TASK STATEMENT:
Write out every one of the lines below, character for character.

==== RECORD EXTRACTS

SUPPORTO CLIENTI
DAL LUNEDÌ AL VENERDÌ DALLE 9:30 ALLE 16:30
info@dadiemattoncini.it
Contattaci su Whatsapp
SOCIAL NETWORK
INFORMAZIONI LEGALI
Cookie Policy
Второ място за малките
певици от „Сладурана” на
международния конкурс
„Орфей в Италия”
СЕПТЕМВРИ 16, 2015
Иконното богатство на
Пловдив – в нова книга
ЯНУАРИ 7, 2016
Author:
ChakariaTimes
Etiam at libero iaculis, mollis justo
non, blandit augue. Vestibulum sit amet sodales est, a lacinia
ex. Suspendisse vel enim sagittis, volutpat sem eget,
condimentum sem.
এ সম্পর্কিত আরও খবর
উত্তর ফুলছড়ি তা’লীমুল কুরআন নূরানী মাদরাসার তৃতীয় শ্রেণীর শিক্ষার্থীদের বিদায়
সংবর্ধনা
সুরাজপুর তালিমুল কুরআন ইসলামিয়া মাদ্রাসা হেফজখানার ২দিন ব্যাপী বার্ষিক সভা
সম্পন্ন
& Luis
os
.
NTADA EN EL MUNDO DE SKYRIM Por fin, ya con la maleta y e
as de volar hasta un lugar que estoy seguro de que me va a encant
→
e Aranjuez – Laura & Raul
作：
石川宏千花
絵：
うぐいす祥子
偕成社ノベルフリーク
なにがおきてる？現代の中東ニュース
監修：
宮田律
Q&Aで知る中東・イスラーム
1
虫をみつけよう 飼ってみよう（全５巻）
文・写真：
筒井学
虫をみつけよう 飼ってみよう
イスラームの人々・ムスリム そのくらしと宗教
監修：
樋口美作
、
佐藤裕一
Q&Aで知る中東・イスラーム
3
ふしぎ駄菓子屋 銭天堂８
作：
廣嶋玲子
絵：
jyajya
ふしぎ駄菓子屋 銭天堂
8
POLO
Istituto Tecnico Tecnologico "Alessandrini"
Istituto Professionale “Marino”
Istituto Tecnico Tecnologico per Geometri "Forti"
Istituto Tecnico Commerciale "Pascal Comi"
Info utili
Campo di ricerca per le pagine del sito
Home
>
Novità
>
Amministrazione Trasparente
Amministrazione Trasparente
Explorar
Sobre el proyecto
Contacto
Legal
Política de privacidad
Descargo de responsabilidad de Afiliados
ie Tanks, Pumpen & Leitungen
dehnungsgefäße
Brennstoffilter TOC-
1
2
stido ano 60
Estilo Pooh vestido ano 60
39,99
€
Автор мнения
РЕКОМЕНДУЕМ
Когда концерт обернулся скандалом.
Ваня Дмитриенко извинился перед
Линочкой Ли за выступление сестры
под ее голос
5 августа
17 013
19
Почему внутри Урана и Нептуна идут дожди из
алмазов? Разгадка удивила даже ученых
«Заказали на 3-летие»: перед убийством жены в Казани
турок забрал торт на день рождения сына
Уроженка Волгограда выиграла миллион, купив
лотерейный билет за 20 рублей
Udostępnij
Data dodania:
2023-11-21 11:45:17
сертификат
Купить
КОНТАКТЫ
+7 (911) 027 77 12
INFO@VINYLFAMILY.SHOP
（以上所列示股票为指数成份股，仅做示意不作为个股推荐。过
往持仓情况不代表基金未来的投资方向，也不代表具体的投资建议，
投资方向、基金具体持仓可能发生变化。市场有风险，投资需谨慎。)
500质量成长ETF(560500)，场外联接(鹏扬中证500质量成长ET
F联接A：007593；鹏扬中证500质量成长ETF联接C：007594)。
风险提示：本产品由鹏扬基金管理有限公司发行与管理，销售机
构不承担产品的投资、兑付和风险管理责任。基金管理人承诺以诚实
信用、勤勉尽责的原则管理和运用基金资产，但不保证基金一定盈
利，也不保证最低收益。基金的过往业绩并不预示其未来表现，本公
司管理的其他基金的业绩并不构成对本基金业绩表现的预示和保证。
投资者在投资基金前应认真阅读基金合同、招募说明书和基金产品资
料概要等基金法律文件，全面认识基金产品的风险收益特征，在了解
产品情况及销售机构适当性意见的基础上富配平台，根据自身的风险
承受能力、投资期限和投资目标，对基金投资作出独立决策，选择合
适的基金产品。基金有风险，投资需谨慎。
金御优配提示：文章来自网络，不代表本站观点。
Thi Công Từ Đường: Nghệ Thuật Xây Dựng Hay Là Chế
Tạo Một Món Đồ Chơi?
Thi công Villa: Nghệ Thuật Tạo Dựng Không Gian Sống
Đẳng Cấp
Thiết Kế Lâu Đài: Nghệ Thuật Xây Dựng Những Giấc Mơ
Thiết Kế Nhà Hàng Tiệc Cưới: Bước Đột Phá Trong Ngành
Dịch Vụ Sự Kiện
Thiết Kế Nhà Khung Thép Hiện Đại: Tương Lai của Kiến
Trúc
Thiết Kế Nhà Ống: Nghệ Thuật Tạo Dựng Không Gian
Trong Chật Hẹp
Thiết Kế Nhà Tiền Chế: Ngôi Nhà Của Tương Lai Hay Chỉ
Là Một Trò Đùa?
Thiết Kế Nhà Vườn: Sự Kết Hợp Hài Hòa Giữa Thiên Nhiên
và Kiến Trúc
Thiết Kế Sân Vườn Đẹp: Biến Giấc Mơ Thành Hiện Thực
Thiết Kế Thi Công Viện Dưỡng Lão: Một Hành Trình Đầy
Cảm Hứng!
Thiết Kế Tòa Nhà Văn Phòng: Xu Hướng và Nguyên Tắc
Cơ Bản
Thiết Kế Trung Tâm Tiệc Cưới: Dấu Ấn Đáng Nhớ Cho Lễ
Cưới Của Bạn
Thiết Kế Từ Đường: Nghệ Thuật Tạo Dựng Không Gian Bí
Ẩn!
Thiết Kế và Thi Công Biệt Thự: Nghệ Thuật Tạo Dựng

========

RESPONSE TO THIS TASK:
SUPPORTO CLIENTI
DAL LUNEDÌ AL VENERDÌ DALLE 9:30 ALLE 16:30
info@dadiemattoncini.it
Contattaci su Whatsapp
SOCIAL NETWORK
INFORMAZIONI LEGALI
Cookie Policy
Второ място за малките
певици от „Сладурана” на
международния конкурс
„Орфей в Италия”
СЕПТЕМВРИ 16, 2015
Иконното богатство на
Пловдив – в нова книга
ЯНУАРИ 7, 2016
Author:
ChakariaTimes
Etiam at libero iaculis, mollis justo
non, blandit augue. Vestibulum sit amet sodales est, a lacinia
ex. Suspendisse vel enim sagittis, volutpat sem eget,
condimentum sem.
এ সম্পর্কিত আরও খবর
উত্তর ফুলছড়ি তা’লীমুল কুরআন নূরানী মাদরাসার তৃতীয় শ্রেণীর শিক্ষার্থীদের বিদায়
সংবর্ধনা
সুরাজপুর তালিমুল কুরআন ইসলামিয়া মাদ্রাসা হেফজখানার ২দিন ব্যাপী বার্ষিক সভা
সম্পন্ন
& Luis
os
.
NTADA EN EL MUNDO DE SKYRIM Por fin, ya con la maleta y e
as de volar hasta un lugar que estoy seguro de que me va a encant
→
e Aranjuez – Laura & Raul
作：
石川宏千花
絵：
うぐいす祥子
偕成社ノベルフリーク
なにがおきてる？現代の中東ニュース
監修：
宮田律
Q&Aで知る中東・イスラーム
1
虫をみつけよう 飼ってみよう（全５巻）
文・写真：
筒井学
虫をみつけよう 飼ってみよう
イスラームの人々・ムスリム そのくらしと宗教
監修：
樋口美作
、
佐藤裕一
Q&Aで知る中東・イスラーム
3
ふしぎ駄菓子屋 銭天堂８
作：
廣嶋玲子
絵：
jyajya
ふしぎ駄菓子屋 銭天堂
8
POLO
Istituto Tecnico Tecnologico "Alessandrini"
Istituto Professionale “Marino”
Istituto Tecnico Tecnologico per Geometri "Forti"
Istituto Tecnico Commerciale "Pascal Comi"
Info utili
Campo di ricerca per le pagine del sito
Home
>
Novità
>
Amministrazione Trasparente
Amministrazione Trasparente
Explorar
Sobre el proyecto
Contacto
Legal
Política de privacidad
Descargo de responsabilidad de Afiliados
ie Tanks, Pumpen & Leitungen
dehnungsgefäße
Brennstoffilter TOC-
1
2
stido ano 60
Estilo Pooh vestido ano 60
39,99
€
Автор мнения
РЕКОМЕНДУЕМ
Когда концерт обернулся скандалом.
Ваня Дмитриенко извинился перед
Линочкой Ли за выступление сестры
под ее голос
5 августа
17 013
19
Почему внутри Урана и Нептуна идут дожди из
алмазов? Разгадка удивила даже ученых
«Заказали на 3-летие»: перед убийством жены в Казани
турок забрал торт на день рождения сына
Уроженка Волгограда выиграла миллион, купив
лотерейный билет за 20 рублей
Udostępnij
Data dodania:
2023-11-21 11:45:17
сертификат
Купить
КОНТАКТЫ
+7 (911) 027 77 12
INFO@VINYLFAMILY.SHOP
（以上所列示股票为指数成份股，仅做示意不作为个股推荐。过
往持仓情况不代表基金未来的投资方向，也不代表具体的投资建议，
投资方向、基金具体持仓可能发生变化。市场有风险，投资需谨慎。)
500质量成长ETF(560500)，场外联接(鹏扬中证500质量成长ET
F联接A：007593；鹏扬中证500质量成长ETF联接C：007594)。
风险提示：本产品由鹏扬基金管理有限公司发行与管理，销售机
构不承担产品的投资、兑付和风险管理责任。基金管理人承诺以诚实
信用、勤勉尽责的原则管理和运用基金资产，但不保证基金一定盈
利，也不保证最低收益。基金的过往业绩并不预示其未来表现，本公
司管理的其他基金的业绩并不构成对本基金业绩表现的预示和保证。
投资者在投资基金前应认真阅读基金合同、招募说明书和基金产品资
料概要等基金法律文件，全面认识基金产品的风险收益特征，在了解
产品情况及销售机构适当性意见的基础上富配平台，根据自身的风险
承受能力、投资期限和投资目标，对基金投资作出独立决策，选择合
适的基金产品。基金有风险，投资需谨慎。
金御优配提示：文章来自网络，不代表本站观点。
Thi Công Từ Đường: Nghệ Thuật Xây Dựng Hay Là Chế
Tạo Một Món Đồ Chơi?
Thi công Villa: Nghệ Thuật Tạo Dựng Không Gian Sống
Đẳng Cấp
Thiết Kế Lâu Đài: Nghệ Thuật Xây Dựng Những Giấc Mơ
Thiết Kế Nhà Hàng Tiệc Cưới: Bước Đột Phá Trong Ngành
Dịch Vụ Sự Kiện
Thiết Kế Nhà Khung Thép Hiện Đại: Tương Lai của Kiến
Trúc
Thiết Kế Nhà Ống: Nghệ Thuật Tạo Dựng Không Gian
Trong Chật Hẹp
Thiết Kế Nhà Tiền Chế: Ngôi Nhà Của Tương Lai Hay Chỉ
Là Một Trò Đùa?
Thiết Kế Nhà Vườn: Sự Kết Hợp Hài Hòa Giữa Thiên Nhiên
và Kiến Trúc
Thiết Kế Sân Vườn Đẹp: Biến Giấc Mơ Thành Hiện Thực
Thiết Kế Thi Công Viện Dưỡng Lão: Một Hành Trình Đầy
Cảm Hứng!
Thiết Kế Tòa Nhà Văn Phòng: Xu Hướng và Nguyên Tắc
Cơ Bản
Thiết Kế Trung Tâm Tiệc Cưới: Dấu Ấn Đáng Nhớ Cho Lễ
Cưới Của Bạn
Thiết Kế Từ Đường: Nghệ Thuật Tạo Dựng Không Gian Bí
Ẩn!
Thiết Kế và Thi Công Biệt Thự: Nghệ Thuật Tạo Dựng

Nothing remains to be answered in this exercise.